Material for this exercise -

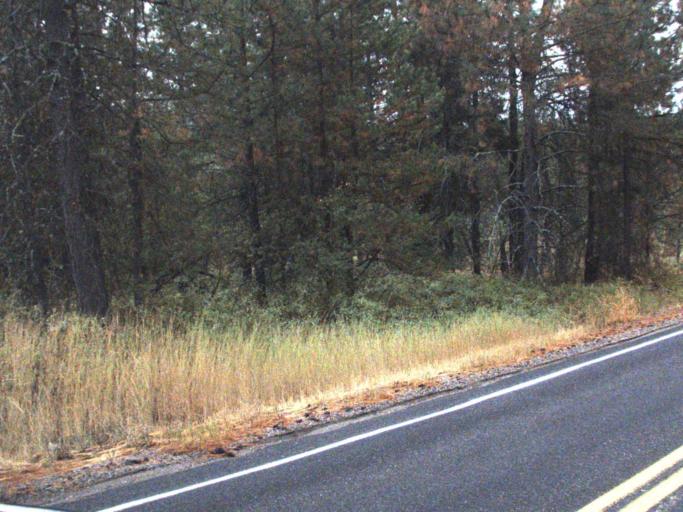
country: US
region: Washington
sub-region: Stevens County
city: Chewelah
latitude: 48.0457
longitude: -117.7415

--

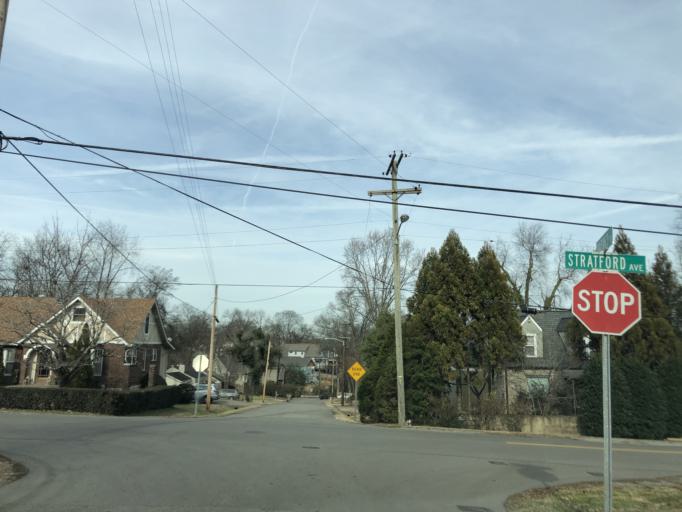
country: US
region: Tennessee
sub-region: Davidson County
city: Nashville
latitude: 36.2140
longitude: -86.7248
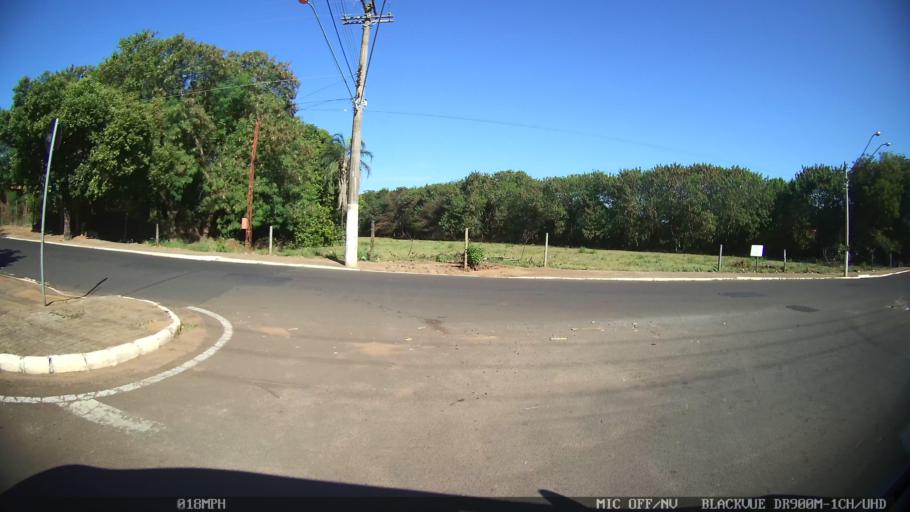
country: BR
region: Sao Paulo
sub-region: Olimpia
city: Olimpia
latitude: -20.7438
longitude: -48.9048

--

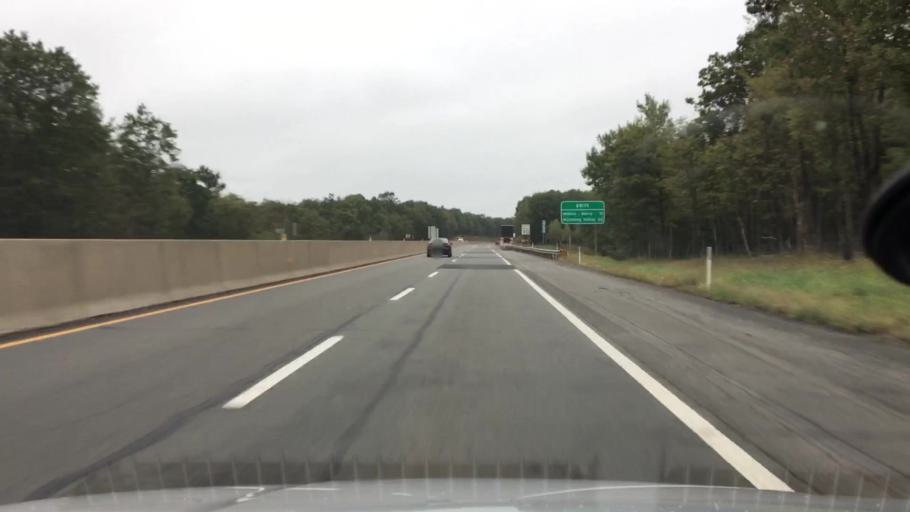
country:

Task objective -
Starting with the line containing "city: Nashville" and going on through the line containing "latitude: -20.7438", write the entries out again with "latitude" swapped for "lat" and nothing else changed. Leave the pictures out.

Solution for this task -
city: Nashville
lat: 36.2140
longitude: -86.7248
country: BR
region: Sao Paulo
sub-region: Olimpia
city: Olimpia
lat: -20.7438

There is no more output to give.